-- WHAT TO DO --
Instruction for the entries that follow: retype exactly the lines from the line with "urothelial cancer stained" to the line with "of human embryonal", both included, and omit all others.

[Stored entries]
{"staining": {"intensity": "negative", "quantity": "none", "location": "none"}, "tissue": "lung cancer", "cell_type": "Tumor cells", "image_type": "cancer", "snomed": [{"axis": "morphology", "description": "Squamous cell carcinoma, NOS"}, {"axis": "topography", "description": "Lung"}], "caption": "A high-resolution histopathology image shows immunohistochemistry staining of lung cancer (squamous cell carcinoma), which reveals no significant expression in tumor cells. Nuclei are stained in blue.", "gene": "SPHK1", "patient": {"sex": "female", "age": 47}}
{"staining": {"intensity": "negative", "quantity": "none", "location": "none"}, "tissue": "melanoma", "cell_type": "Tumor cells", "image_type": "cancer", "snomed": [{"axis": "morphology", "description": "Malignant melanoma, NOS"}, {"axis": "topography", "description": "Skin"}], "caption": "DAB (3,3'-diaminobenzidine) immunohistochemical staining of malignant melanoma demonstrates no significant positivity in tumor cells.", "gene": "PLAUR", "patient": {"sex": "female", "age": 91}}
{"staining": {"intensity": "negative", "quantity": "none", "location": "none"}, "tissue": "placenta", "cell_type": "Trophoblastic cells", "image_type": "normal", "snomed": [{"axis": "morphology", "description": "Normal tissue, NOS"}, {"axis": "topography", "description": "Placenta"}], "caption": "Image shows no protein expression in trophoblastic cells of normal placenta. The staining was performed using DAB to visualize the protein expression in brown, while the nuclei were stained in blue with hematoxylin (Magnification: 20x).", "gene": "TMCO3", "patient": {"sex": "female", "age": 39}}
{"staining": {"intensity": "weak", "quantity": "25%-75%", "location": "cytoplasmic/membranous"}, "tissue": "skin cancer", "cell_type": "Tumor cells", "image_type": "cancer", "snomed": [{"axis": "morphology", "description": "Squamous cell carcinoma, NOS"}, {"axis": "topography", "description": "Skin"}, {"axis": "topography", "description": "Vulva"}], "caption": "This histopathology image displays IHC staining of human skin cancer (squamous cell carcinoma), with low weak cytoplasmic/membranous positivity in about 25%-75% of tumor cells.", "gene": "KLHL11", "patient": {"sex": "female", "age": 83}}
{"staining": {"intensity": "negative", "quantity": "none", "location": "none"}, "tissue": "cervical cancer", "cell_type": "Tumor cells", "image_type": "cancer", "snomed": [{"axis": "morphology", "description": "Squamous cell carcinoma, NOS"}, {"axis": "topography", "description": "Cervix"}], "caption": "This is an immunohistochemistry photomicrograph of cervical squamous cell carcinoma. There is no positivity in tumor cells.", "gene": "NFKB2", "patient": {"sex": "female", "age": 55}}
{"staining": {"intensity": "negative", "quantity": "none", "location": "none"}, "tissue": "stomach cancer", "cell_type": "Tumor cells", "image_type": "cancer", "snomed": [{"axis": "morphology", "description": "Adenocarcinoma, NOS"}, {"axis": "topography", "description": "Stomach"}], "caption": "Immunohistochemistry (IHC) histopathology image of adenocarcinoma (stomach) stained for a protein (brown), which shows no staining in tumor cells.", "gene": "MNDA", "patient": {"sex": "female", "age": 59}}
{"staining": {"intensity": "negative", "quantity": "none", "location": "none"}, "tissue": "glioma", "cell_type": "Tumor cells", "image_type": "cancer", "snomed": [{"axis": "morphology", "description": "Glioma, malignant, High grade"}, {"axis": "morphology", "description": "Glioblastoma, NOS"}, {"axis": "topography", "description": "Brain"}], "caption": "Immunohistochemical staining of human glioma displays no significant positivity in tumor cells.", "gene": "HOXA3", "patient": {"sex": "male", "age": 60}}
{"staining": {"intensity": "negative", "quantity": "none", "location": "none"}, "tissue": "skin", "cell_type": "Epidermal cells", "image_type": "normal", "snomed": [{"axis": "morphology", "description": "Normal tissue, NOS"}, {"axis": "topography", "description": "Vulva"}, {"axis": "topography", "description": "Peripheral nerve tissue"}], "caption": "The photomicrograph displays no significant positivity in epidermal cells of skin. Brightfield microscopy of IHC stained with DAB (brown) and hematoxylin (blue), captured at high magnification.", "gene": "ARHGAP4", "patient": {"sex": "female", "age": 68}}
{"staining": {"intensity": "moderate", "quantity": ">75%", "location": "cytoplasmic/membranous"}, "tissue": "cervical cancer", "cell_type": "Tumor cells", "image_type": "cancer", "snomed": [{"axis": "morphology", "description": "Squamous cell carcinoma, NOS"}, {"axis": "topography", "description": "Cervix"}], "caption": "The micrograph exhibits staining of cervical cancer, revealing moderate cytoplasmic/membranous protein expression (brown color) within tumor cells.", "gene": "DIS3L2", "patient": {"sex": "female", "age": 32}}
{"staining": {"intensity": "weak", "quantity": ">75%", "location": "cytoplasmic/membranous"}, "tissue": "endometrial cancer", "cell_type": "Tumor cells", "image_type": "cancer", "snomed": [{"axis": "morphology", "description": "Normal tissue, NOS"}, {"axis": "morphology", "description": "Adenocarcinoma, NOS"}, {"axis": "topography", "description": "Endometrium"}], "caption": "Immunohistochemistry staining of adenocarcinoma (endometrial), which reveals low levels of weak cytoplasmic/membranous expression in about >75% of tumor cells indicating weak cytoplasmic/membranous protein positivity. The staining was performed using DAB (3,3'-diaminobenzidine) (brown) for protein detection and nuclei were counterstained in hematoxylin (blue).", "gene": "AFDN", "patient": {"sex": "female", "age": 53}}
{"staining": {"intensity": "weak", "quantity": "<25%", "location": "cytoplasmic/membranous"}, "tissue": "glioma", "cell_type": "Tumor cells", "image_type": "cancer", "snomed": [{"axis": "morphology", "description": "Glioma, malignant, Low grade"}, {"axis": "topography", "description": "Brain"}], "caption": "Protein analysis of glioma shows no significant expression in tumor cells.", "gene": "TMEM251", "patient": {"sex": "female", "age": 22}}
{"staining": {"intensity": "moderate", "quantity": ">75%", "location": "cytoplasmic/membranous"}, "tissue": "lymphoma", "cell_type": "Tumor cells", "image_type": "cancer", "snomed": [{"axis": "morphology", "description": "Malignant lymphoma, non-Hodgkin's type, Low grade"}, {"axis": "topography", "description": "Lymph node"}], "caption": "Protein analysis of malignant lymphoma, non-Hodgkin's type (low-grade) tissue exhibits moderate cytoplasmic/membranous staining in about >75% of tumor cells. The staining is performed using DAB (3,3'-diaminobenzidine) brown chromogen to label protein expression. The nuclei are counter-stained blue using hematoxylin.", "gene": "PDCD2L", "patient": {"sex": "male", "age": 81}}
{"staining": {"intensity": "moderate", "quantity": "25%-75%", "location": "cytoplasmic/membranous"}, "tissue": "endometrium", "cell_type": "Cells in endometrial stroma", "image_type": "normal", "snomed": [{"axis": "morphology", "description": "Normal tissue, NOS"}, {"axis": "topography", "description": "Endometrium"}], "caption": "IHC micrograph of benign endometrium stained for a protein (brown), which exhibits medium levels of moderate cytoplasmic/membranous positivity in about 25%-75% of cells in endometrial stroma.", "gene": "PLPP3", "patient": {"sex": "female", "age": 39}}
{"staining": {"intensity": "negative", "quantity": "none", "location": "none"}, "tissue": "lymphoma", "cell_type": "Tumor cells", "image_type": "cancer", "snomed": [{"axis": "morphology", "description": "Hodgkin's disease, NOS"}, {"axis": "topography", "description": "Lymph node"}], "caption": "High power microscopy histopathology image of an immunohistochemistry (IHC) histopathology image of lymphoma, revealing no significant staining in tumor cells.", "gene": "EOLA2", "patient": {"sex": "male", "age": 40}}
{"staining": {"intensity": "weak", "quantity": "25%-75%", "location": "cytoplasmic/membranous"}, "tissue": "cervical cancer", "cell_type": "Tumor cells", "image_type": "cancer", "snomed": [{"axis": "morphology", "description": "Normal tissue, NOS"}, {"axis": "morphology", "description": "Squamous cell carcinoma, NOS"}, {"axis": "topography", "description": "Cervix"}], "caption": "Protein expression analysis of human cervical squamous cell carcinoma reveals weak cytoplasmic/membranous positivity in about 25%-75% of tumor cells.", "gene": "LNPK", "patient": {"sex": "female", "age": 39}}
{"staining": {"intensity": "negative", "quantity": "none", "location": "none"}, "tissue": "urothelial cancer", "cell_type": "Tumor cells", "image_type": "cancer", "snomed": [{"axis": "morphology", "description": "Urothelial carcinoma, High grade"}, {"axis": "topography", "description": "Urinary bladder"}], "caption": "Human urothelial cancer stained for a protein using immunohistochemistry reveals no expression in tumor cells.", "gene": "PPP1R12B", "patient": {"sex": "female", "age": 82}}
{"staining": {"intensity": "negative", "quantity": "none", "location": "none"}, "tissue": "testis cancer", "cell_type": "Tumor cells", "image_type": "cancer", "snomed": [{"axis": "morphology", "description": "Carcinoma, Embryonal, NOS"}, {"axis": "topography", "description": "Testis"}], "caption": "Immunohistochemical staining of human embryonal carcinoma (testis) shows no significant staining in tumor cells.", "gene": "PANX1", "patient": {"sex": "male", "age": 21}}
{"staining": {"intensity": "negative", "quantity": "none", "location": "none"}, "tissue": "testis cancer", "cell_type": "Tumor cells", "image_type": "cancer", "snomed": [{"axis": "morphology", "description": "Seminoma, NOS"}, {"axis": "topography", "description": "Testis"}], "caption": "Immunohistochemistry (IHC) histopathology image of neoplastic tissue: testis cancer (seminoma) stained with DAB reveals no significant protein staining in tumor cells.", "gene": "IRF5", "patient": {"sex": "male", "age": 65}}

-- SOLUTION FOR THIS PROBLEM --
{"staining": {"intensity": "negative", "quantity": "none", "location": "none"}, "tissue": "urothelial cancer", "cell_type": "Tumor cells", "image_type": "cancer", "snomed": [{"axis": "morphology", "description": "Urothelial carcinoma, High grade"}, {"axis": "topography", "description": "Urinary bladder"}], "caption": "Human urothelial cancer stained for a protein using immunohistochemistry reveals no expression in tumor cells.", "gene": "PPP1R12B", "patient": {"sex": "female", "age": 82}}
{"staining": {"intensity": "negative", "quantity": "none", "location": "none"}, "tissue": "testis cancer", "cell_type": "Tumor cells", "image_type": "cancer", "snomed": [{"axis": "morphology", "description": "Carcinoma, Embryonal, NOS"}, {"axis": "topography", "description": "Testis"}], "caption": "Immunohistochemical staining of human embryonal carcinoma (testis) shows no significant staining in tumor cells.", "gene": "PANX1", "patient": {"sex": "male", "age": 21}}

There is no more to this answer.